IAM service account token expiry causing API failures in ERP user provisioning workflow

Our ERP system provisions new users by making batch API calls to various GCP services (Cloud Storage, BigQuery, Pub/Sub) using a service account. The batch job runs nightly and processes 200-500 new user accounts. Recently, we’ve seen intermittent failures where API calls fail with authentication errors halfway through the batch.

We’re using service account JSON key authentication. The token appears to expire during long-running batch operations, causing subsequent API calls to fail with 401 Unauthorized errors. This creates incomplete user provisioning and delays employee onboarding by 24+ hours until the next batch run.


Error: Request had invalid authentication
HTTP 401: Invalid authentication credentials
Occurs after ~45-60 minutes into batch job

The IAM token lifetime seems shorter than our batch processing time. How should we handle API authentication for reliable batch operation execution?
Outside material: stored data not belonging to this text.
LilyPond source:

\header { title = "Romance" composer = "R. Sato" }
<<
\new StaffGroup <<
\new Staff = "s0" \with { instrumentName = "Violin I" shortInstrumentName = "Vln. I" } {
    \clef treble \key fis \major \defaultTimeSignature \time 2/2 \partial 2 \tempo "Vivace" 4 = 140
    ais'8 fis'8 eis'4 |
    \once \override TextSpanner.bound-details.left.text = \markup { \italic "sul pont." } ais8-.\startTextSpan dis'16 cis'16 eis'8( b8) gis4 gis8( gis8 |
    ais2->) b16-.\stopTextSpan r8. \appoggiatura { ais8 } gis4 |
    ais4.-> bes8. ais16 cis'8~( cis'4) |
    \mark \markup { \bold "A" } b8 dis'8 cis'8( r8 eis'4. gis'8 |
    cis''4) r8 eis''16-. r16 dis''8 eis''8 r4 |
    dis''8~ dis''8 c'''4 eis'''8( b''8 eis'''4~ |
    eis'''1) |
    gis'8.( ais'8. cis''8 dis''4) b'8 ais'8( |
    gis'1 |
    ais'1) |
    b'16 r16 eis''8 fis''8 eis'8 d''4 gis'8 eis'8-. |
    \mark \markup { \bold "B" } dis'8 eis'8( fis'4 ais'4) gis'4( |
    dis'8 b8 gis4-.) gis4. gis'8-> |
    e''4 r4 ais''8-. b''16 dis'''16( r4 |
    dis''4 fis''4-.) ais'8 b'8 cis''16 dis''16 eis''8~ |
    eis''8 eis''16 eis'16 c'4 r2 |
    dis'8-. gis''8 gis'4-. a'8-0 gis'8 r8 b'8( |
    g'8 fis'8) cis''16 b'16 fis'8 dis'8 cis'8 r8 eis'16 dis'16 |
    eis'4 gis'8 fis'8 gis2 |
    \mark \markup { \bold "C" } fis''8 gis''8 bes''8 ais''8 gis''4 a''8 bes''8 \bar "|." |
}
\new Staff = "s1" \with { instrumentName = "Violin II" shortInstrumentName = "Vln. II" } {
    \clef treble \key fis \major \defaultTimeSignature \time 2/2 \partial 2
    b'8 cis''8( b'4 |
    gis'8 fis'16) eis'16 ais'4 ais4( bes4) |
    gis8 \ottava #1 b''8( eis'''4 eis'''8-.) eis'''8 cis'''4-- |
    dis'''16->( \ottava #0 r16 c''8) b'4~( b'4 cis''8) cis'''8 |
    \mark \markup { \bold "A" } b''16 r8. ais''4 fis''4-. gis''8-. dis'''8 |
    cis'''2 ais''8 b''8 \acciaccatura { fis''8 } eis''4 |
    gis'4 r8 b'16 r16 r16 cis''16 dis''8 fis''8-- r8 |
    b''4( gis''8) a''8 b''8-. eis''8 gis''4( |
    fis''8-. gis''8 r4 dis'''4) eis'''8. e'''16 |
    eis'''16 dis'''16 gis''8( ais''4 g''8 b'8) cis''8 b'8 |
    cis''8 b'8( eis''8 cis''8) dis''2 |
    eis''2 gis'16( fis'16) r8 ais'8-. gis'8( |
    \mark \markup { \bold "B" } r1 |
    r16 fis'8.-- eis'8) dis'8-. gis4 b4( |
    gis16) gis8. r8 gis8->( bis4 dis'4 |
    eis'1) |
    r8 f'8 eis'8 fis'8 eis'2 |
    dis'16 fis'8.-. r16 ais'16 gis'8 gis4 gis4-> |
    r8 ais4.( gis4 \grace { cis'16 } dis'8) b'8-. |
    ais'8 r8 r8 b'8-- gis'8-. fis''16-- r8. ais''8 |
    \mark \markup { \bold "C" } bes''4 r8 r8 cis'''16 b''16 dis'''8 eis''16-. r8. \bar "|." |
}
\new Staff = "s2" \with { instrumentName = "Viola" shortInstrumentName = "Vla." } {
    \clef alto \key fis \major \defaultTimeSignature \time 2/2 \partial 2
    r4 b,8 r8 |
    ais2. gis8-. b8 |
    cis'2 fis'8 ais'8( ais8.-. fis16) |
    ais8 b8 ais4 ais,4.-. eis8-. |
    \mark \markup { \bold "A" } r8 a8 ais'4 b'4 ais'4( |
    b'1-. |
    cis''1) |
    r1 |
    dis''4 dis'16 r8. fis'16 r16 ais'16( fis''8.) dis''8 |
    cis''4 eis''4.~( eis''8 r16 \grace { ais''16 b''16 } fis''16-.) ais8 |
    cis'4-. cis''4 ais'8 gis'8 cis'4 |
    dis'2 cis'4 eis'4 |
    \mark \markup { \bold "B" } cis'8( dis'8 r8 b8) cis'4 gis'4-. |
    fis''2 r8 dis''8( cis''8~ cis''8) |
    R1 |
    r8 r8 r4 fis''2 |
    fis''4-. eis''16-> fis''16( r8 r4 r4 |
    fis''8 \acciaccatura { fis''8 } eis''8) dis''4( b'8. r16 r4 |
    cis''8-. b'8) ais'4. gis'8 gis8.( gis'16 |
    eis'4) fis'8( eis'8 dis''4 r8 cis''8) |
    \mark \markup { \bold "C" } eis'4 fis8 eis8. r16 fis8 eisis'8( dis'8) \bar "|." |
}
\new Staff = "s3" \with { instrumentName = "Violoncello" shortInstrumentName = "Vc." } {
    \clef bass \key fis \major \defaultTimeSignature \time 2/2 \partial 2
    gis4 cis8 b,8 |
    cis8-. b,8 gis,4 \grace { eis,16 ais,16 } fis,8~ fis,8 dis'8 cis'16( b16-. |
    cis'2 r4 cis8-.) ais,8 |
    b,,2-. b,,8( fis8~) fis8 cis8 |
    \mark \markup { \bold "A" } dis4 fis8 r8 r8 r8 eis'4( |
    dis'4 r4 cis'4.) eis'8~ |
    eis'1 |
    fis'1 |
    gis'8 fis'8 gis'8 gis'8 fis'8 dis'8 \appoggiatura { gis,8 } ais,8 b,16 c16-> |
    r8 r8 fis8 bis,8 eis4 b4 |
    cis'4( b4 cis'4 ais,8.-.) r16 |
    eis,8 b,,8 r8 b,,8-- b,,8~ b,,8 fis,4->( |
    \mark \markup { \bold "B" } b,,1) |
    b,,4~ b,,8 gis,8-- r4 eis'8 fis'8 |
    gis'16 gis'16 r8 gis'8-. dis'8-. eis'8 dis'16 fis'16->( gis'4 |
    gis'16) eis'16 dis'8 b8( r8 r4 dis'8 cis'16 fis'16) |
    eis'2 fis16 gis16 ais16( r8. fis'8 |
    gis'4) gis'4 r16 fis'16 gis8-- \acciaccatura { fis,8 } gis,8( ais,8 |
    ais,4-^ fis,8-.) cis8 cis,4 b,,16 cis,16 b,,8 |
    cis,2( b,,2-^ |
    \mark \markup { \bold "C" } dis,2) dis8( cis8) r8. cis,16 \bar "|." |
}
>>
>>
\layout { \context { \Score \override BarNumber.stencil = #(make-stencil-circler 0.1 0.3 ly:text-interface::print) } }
Service account access tokens have a default lifetime of 1 hour. If your batch job runs longer than that, you need to refresh the token. Are you using a client library or making raw REST API calls? The official Google Cloud client libraries handle token refresh automatically.

Paula, we’re using a mix - Python client libraries for some services and direct REST calls for others. The failures happen with the REST API calls. We’re loading the service account key once at job start and reusing the same token. Should we be regenerating tokens periodically?

Another option is to use short-lived tokens with Workload Identity Federation if you’re running on GCP infrastructure. This eliminates the need to manage service account keys entirely and tokens are automatically refreshed by the infrastructure.